WORK INSTRUCTIONS
Copy out each entry below verbatim, skipping the images.
════════════════
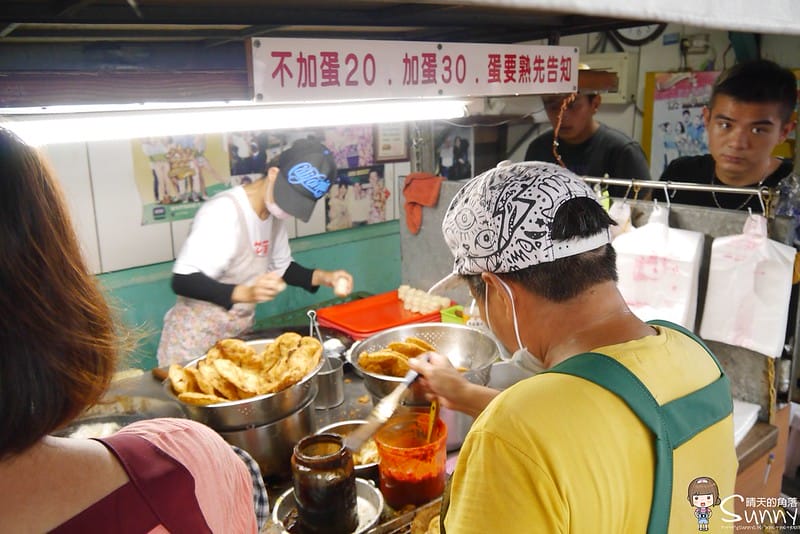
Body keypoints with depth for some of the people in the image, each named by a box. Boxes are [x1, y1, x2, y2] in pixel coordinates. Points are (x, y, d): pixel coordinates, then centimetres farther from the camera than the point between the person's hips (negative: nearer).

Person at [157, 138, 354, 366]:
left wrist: (322, 277, -5)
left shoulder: (275, 213, -1)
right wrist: (245, 293, -43)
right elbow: (183, 281, -29)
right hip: (196, 338, -7)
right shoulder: (224, 211, -25)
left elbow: (280, 267, 12)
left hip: (240, 333, 7)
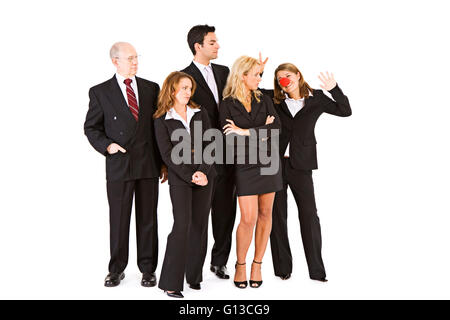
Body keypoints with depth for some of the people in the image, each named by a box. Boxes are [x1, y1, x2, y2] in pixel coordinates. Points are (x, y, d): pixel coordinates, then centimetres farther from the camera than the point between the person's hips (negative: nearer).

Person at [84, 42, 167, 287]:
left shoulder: (151, 88, 8)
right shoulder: (100, 92, 2)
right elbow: (91, 127, 7)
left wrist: (164, 162, 6)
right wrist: (106, 145, -12)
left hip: (148, 165, 2)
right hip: (119, 165, -2)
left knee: (147, 219, 8)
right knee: (118, 219, 5)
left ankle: (148, 269, 19)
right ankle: (116, 269, 19)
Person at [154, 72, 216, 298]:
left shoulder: (200, 113, 12)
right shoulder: (162, 120, 2)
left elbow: (209, 144, 4)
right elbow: (167, 154, -5)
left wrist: (203, 171, -10)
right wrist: (190, 175, -14)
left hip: (205, 175, 4)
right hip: (179, 178, -4)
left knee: (200, 225, 6)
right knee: (182, 225, -12)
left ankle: (194, 276, 17)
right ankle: (171, 282, -5)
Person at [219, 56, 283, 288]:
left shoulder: (264, 101, 7)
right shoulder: (227, 105, -2)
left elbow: (276, 129, -6)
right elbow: (230, 140, -13)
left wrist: (247, 132, -15)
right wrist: (261, 132, -10)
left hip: (268, 162, 4)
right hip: (245, 165, -3)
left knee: (265, 214, 6)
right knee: (248, 218, -7)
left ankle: (257, 264, 19)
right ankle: (240, 265, 13)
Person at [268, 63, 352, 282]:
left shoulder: (316, 98, 3)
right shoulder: (275, 100, 5)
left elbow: (345, 111, 0)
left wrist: (334, 89, -13)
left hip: (300, 165, -1)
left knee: (309, 214, -2)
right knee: (277, 215, 5)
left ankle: (316, 270, 6)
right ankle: (282, 268, 16)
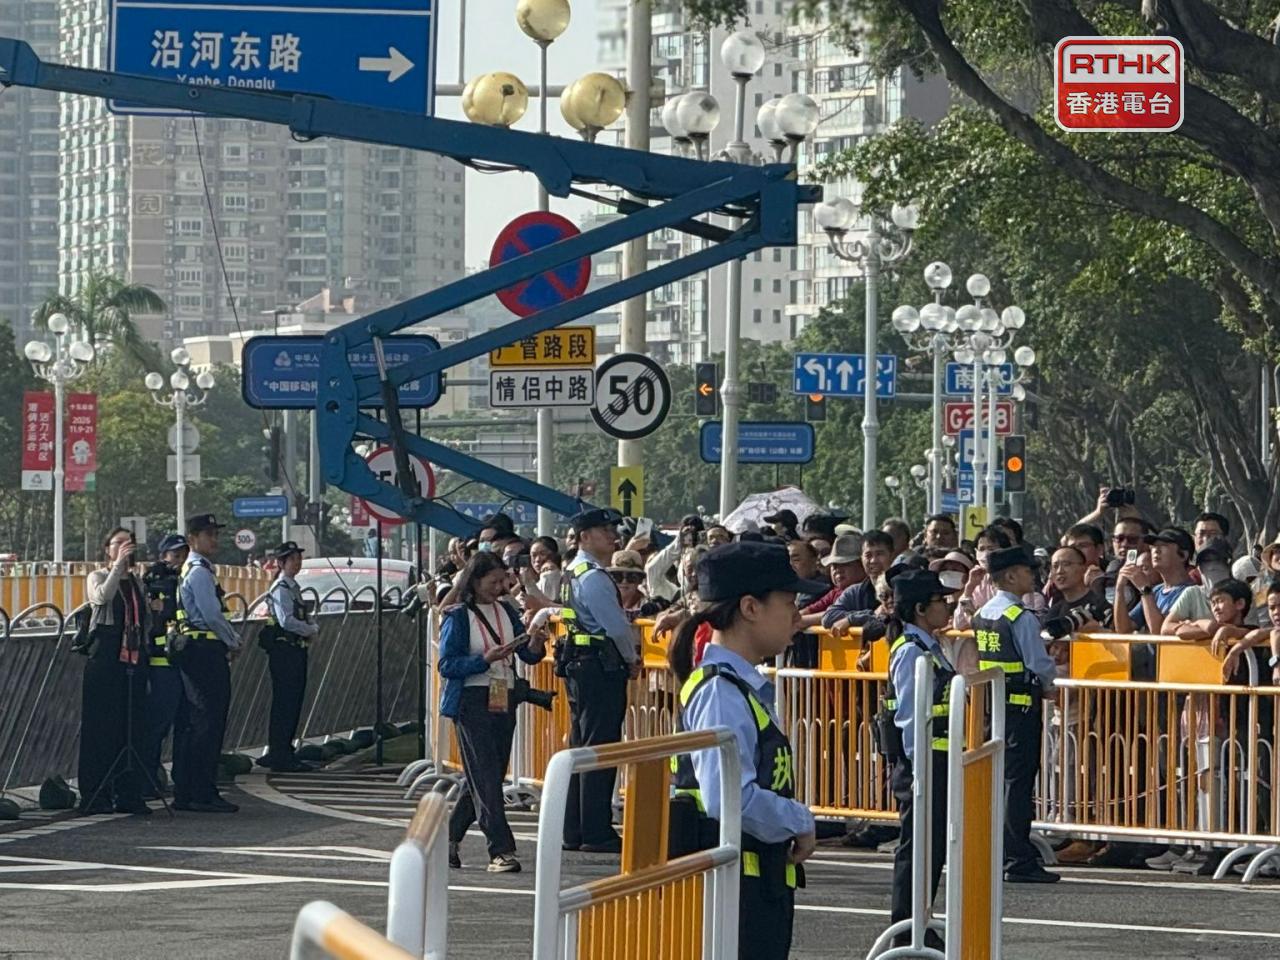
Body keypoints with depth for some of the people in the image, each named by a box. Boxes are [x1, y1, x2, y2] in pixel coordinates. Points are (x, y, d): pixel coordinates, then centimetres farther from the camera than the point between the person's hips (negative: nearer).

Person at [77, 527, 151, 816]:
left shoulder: (137, 583, 20)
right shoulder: (97, 577, 4)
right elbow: (102, 596, -20)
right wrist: (118, 564, -18)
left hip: (134, 660, 5)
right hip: (105, 659, -5)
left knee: (133, 727, 2)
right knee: (101, 726, -6)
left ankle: (128, 794, 6)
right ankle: (95, 796, -4)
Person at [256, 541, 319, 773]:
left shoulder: (293, 587, 18)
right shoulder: (280, 589, -12)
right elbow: (287, 621, -22)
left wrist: (309, 629, 5)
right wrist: (312, 629, -10)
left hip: (296, 649, 10)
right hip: (283, 651, -10)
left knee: (293, 703, 12)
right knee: (284, 704, -8)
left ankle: (285, 752, 18)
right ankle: (279, 756, -6)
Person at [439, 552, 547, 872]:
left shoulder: (506, 612, 12)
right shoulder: (458, 617, -5)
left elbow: (528, 655, 9)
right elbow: (446, 665, -10)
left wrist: (535, 645, -14)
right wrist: (485, 659, -22)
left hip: (504, 701, 6)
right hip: (472, 701, -6)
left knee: (489, 777, 10)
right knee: (486, 778, -10)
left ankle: (449, 837, 24)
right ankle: (501, 851, -12)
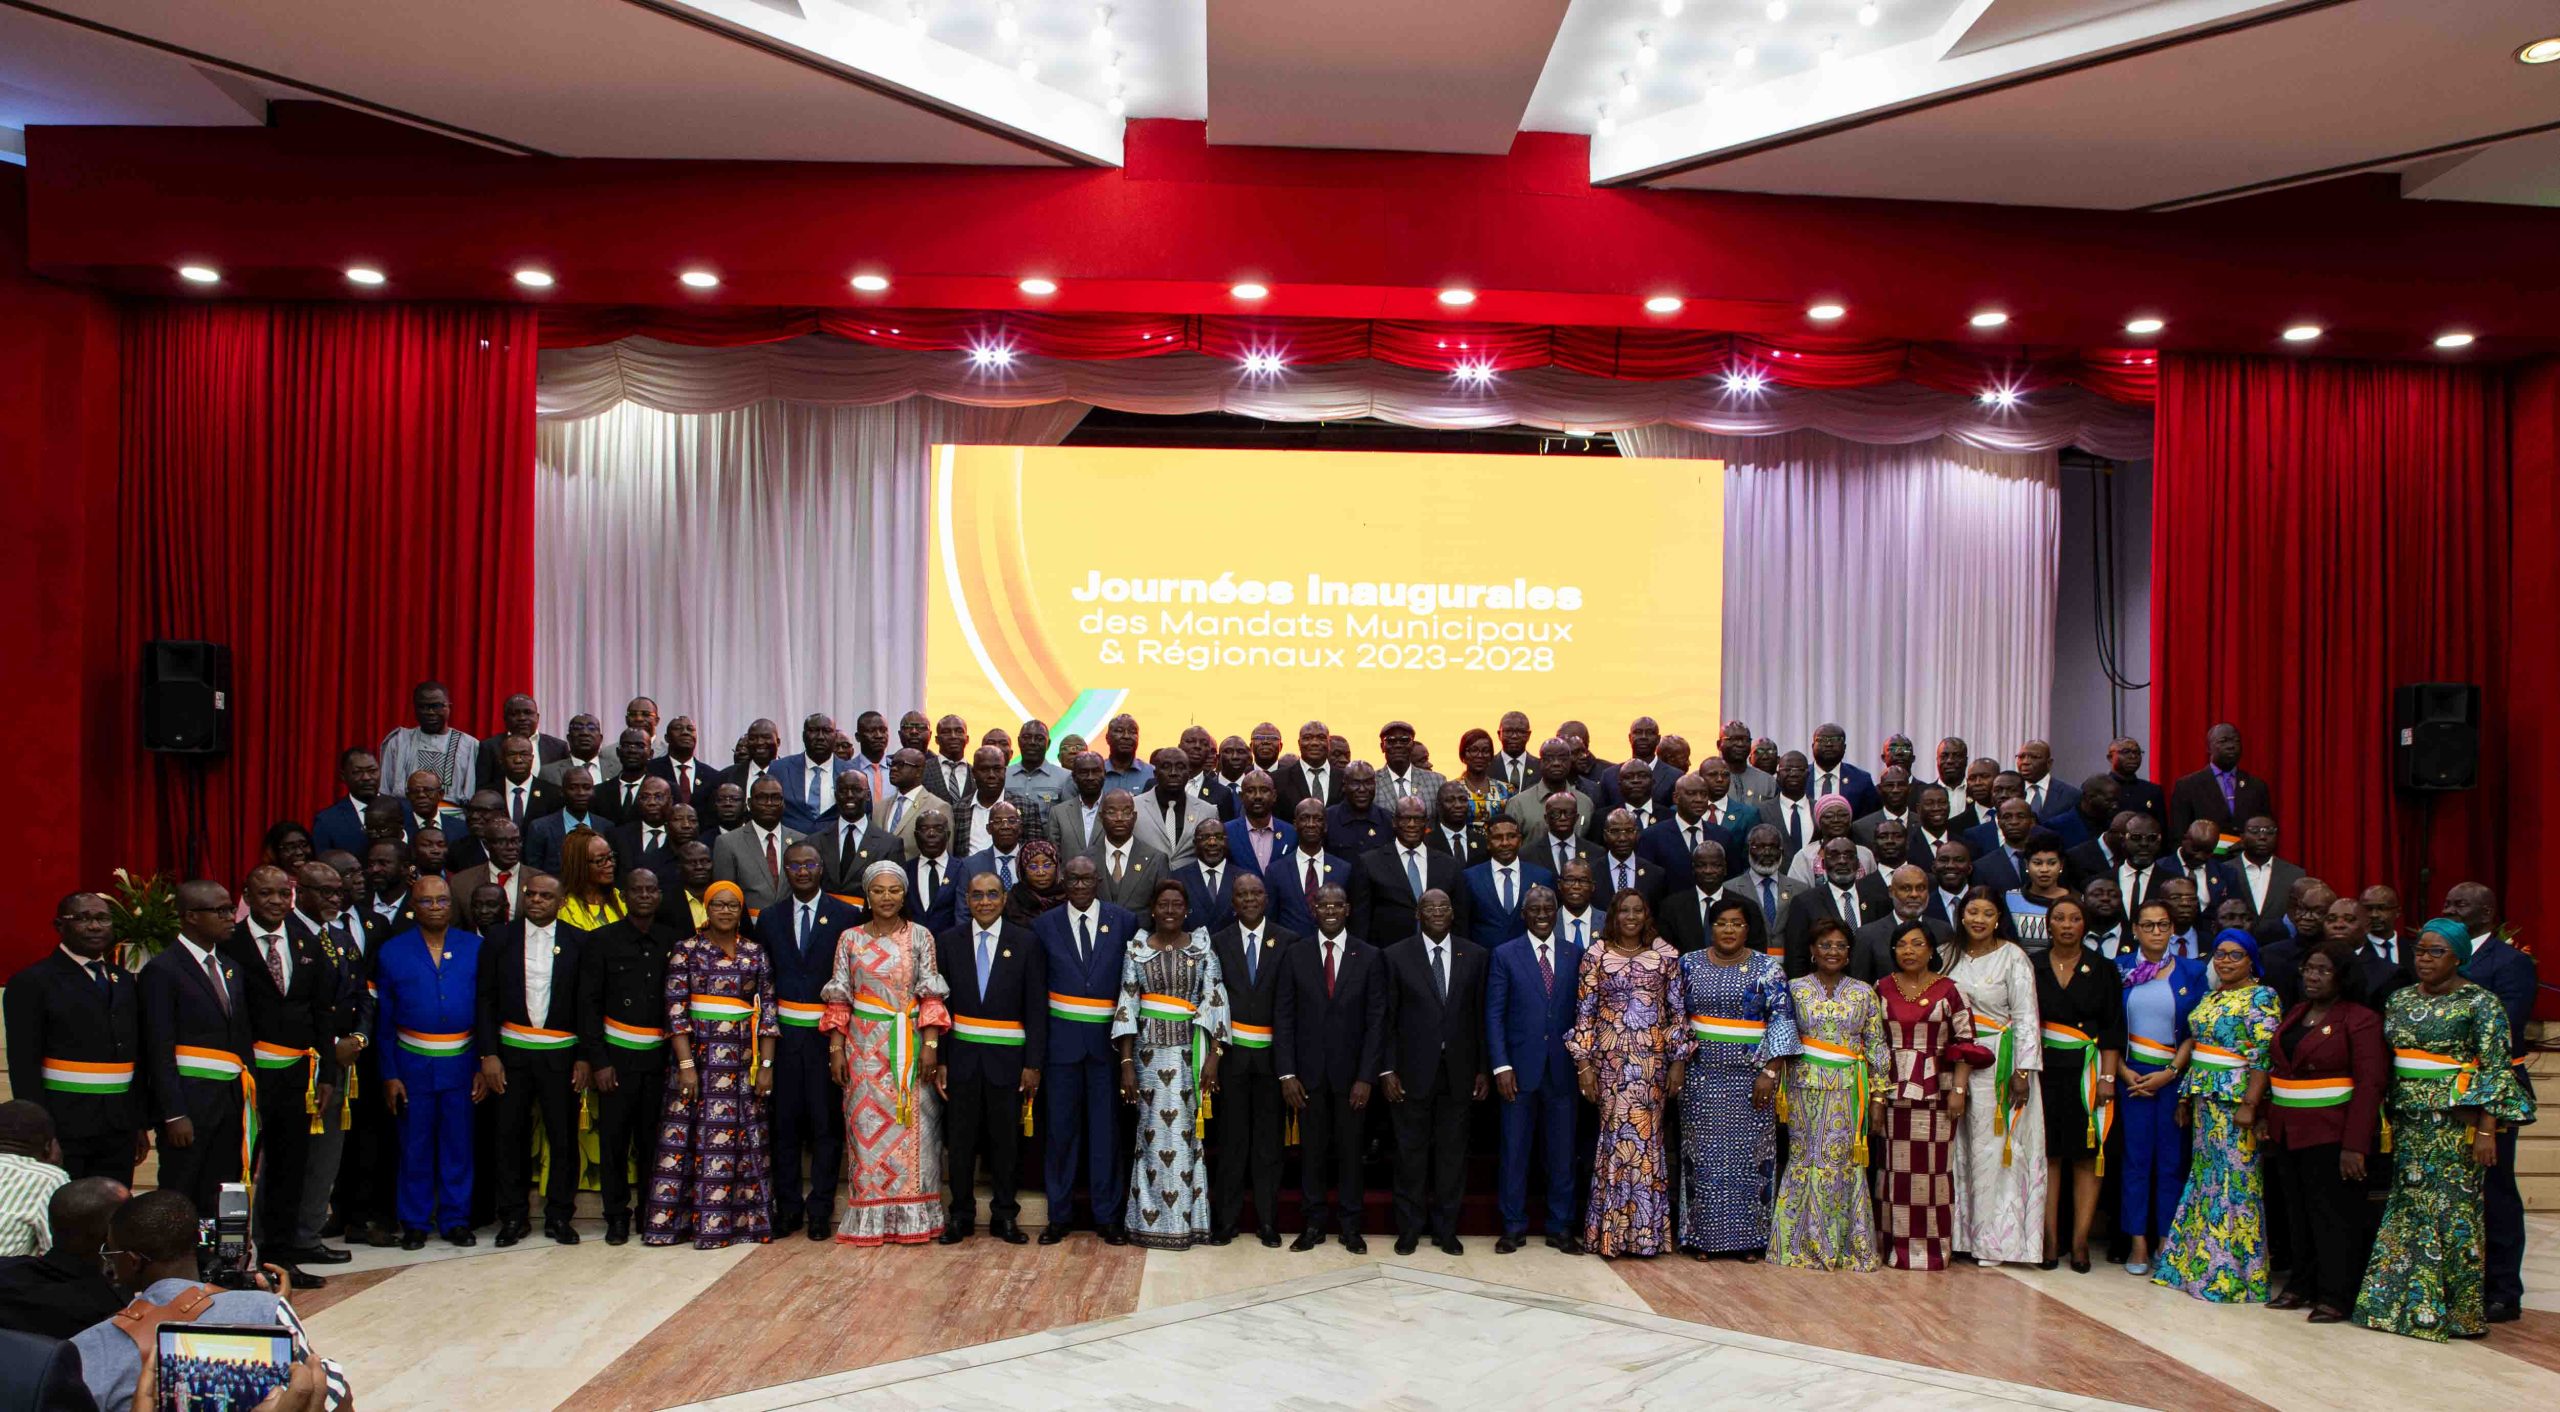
════════════════
RESULT OF THE TASK
Body keypoints with depth for some of the people in the image, each named by a box. Boxes are [x1, y1, x2, y2] in pixel coordinates. Points are (x, y, d): pixel coordinates, then centimetres farther from the camera than the point between the person's hips (negative: nearer).

Person at [157, 138, 354, 366]:
left wrist: (322, 277, -5)
left shoulder: (275, 213, -1)
right wrist: (245, 293, -43)
right elbow: (183, 281, -29)
right hip: (196, 338, -7)
right shoulder: (224, 211, -25)
left elbow: (280, 267, 12)
left hip: (240, 333, 7)
Body keypoints with depth for some of the people in the image, each named by a box. Boxes are [x1, y1, x2, y2] in pixel coordinates. Points are (x, y, d): pixel coordinates, then centimetres farther from the camera than the point between the person's hips (negative: nearer).

Person at [84, 42, 167, 287]:
left shoulder: (151, 88, 8)
right shoulder: (100, 92, 2)
right elbow: (91, 127, 7)
left wrist: (164, 162, 6)
right wrist: (106, 145, -12)
left hip: (148, 165, 2)
right hip: (119, 165, -2)
left knee: (147, 219, 8)
right knee: (118, 219, 5)
left ankle: (148, 269, 19)
right ankle: (116, 269, 19)
Person at [154, 72, 216, 298]:
left shoulder: (200, 113, 12)
right shoulder: (162, 120, 2)
left elbow: (209, 144, 4)
right elbow: (167, 154, -5)
left wrist: (203, 171, -10)
right wrist: (190, 175, -14)
left hip: (205, 175, 4)
right hip: (179, 178, -4)
left knee: (200, 225, 6)
right knee: (182, 225, -12)
left ankle: (194, 276, 17)
right ankle: (171, 282, -5)
Person at [219, 56, 283, 288]:
left shoulder: (264, 101, 7)
right shoulder: (227, 105, -2)
left elbow: (276, 129, -6)
right elbow: (230, 140, -13)
left wrist: (247, 132, -15)
right wrist: (261, 132, -10)
left hip: (268, 162, 4)
right hip: (245, 165, -3)
left knee: (265, 214, 6)
right knee: (248, 218, -7)
left ankle: (257, 264, 19)
right ankle: (240, 265, 13)
Person at [268, 63, 352, 282]:
left shoulder: (316, 98, 3)
right shoulder: (275, 100, 5)
left elbow: (345, 111, 0)
left wrist: (334, 89, -13)
left hip: (300, 165, -1)
left knee: (309, 214, -2)
right knee: (277, 215, 5)
left ankle: (316, 270, 6)
right ankle: (282, 268, 16)
Body keypoints with depth for some of the people in the image, each named by a box. Boxes are [x1, y1, x2, y2] in pixel coordinates. Points are (x, y, d): pixel coordinates, then centimetres farther from the camera than the point between the person's hips (negative: nearer).

Person at [77, 527, 151, 816]:
left shoulder: (137, 583, 20)
right shoulder: (97, 577, 4)
right elbow: (102, 596, -20)
right wrist: (118, 564, -18)
left hip: (134, 660, 5)
right hip: (105, 659, -5)
left knee: (133, 727, 2)
right knee: (101, 726, -6)
left ankle: (128, 794, 6)
right ankle: (95, 796, -4)
Person at [256, 541, 319, 773]:
left shoulder: (293, 587, 18)
right shoulder: (280, 589, -12)
right elbow: (287, 621, -22)
left wrist: (309, 629, 5)
right wrist: (312, 629, -10)
left hip: (296, 649, 10)
right hip: (283, 651, -10)
left knee: (293, 703, 12)
right knee: (284, 704, -8)
left ankle: (285, 752, 18)
right ankle: (279, 756, -6)
Person at [439, 552, 547, 872]:
left shoulder: (506, 612, 12)
right shoulder: (458, 617, -5)
left elbow: (528, 655, 9)
right elbow: (446, 665, -10)
left wrist: (535, 645, -14)
right wrist: (485, 659, -22)
left hip: (504, 701, 6)
right hip: (472, 701, -6)
left knee: (489, 777, 10)
right knee: (486, 778, -10)
left ankle: (449, 837, 24)
right ankle: (501, 851, -12)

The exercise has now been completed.